Buzzfeed tactics for SaaS companies

We all want shares on our content, but most of us don't have the reach and following that Buzzfeed does.

Start small and build it up. One piece of content can be shared in multiple ways, as Dan explains.

Top tips for creating a growth strategy #

A powerful growth strategy is never the same as another. It’s also never a rinse and repeat process for big or small businesses. Growth strategies need tailoring to business needs and niche, they need to adapt with time and technology. 

However, there are some tips for creating a growth plan that should come into play no matter your business model, or growth trajectory you’re shooting for. Thread these tips into your product launch roadmap or new business plan. 

1. Learn from your competition

Your competition is called competition for a reason, they’re doing something right. Identify what their special sauce is—then recreate it with better, organic ingredients.

2. Identify revenue opportunities 

Growth is great, but business growth needs to be revenue centered. If you’re not growing financially, then your business model is not sustainable. Lockdown where you can generate revenue and target your growth in that direction. 

3. Stay true to your mission 

It can be easy for businesses to chase goals and metrics and lose sight of why they started in the first place. Any growth strategy should encompass your larger mission and vision. 

4. Invest in smart minds 

Invest time and financial resources in finding smart minds that are right for your business and growth goals. Look for people who have worked in cross-functional teams before who can drive forward your growth strategies.

5. Lead with ideas first 

Don’t be limited by your resources or financial position. Great ideas start on paper, engineering how they come to life is the second step. Test ideas in-product with microsurveys so you can get an on-the-pulse feeling about what users want, or use a fake door test to gauge how people would react to new features.

Start with zero limitations and get scrappy with how you make an idea breathe, perhaps they don’t need as much financial support as you originally thought.  
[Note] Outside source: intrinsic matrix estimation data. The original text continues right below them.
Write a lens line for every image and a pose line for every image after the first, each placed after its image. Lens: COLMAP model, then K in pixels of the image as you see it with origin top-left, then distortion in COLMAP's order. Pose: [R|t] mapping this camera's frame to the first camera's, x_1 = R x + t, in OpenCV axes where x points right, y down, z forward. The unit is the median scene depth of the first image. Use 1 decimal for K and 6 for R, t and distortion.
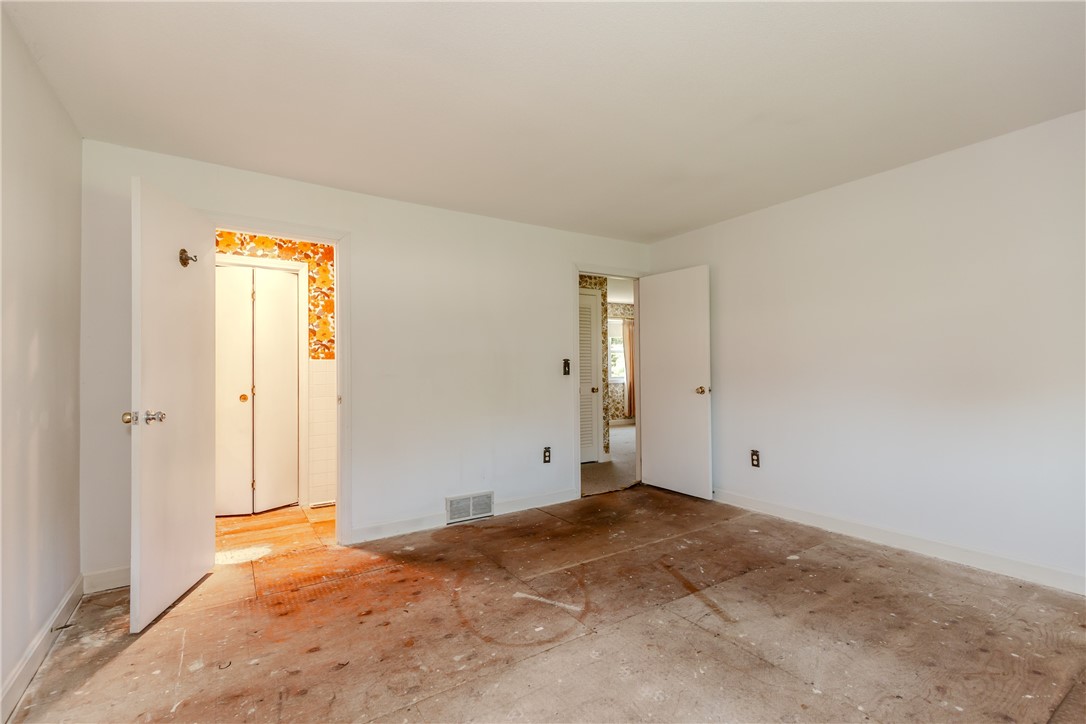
lens RADIAL K [[485.7, 0, 545.5], [0, 485.7, 360.3], [0, 0, 1]] dist [0.008530, -0.001093]
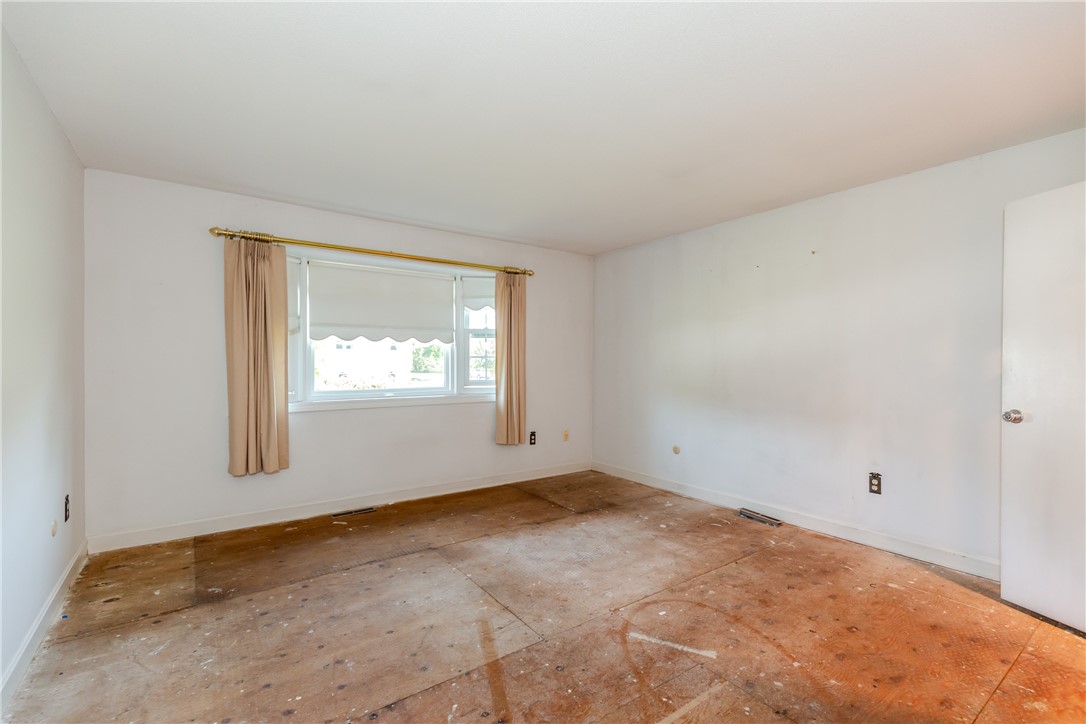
lens RADIAL K [[485.7, 0, 545.8], [0, 485.7, 364.7], [0, 0, 1]] dist [0.008530, -0.001093]
pose [[-0.999057, 0.010134, -0.042229, 0.242036], [0.010481, 0.999913, -0.007992, -0.001118], [0.042144, -0.008427, -0.999076, 1.745348]]
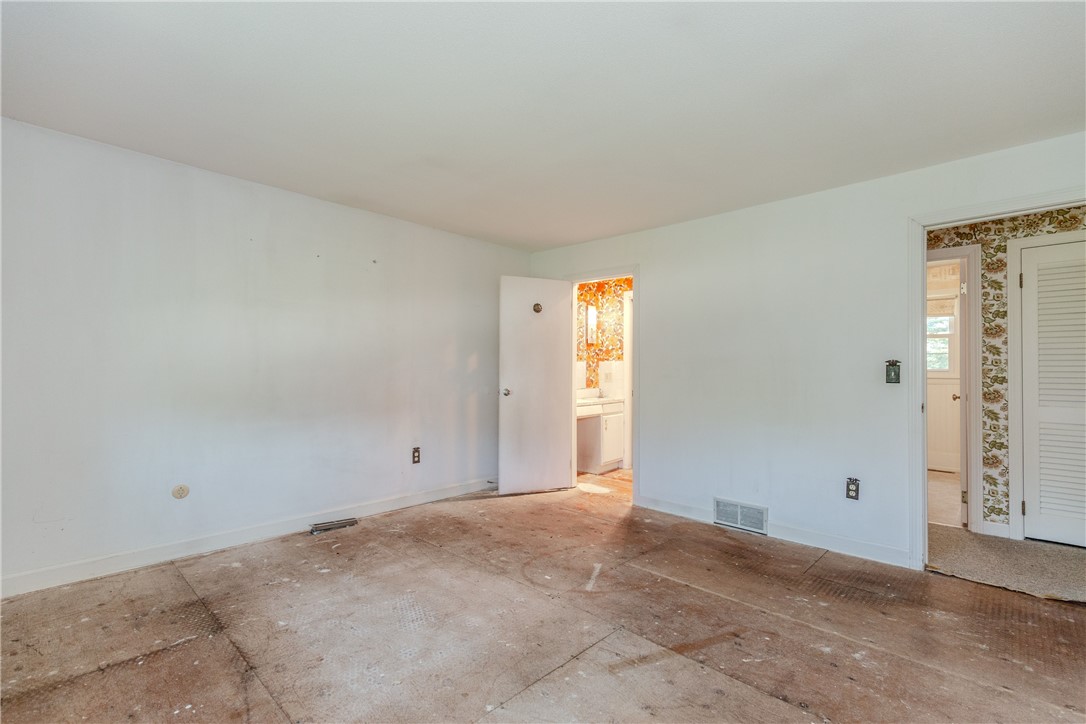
lens RADIAL K [[485.7, 0, 546.4], [0, 485.7, 367.5], [0, 0, 1]] dist [0.008530, -0.001093]
pose [[0.229910, 0.005357, -0.973197, 1.006454], [0.005546, 0.999961, 0.006815, 0.001287], [0.973196, -0.006964, 0.229871, 0.594516]]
6. Identify your ideal customer 

Your ideal customer is not an ethnicity, a gender, or sitting in one geographical location. Identify your ideal customer through their problem and the solution they’re looking for—this will better help you identify market growth and penetration strategies.

7. Use the data you have

Data is such an important currency. Use the data you have to help make smart growth decisions. Never underestimate a data bank going on its size—no matter how big or small your audience is, any insight is better than none. 

Final wrap up

Growth planning for any business needs to be structured, goal orientated, and mission-driven. Some of the leading examples in business growth have been successful because they’ve stayed on track, and have adapted—when necessary—with the same end-goal in mind.

When you’re creating a growth strategy for your business, let those top performers that came before you be a benchmark for internal KPIs. 

Don’t shy away from new technology or talent to help you get from point A to B as efficiently as possible. 

Use your growth process as a chance to cherish and champion every opportunity or challenge that comes along the way and always put your product at the heart of it all.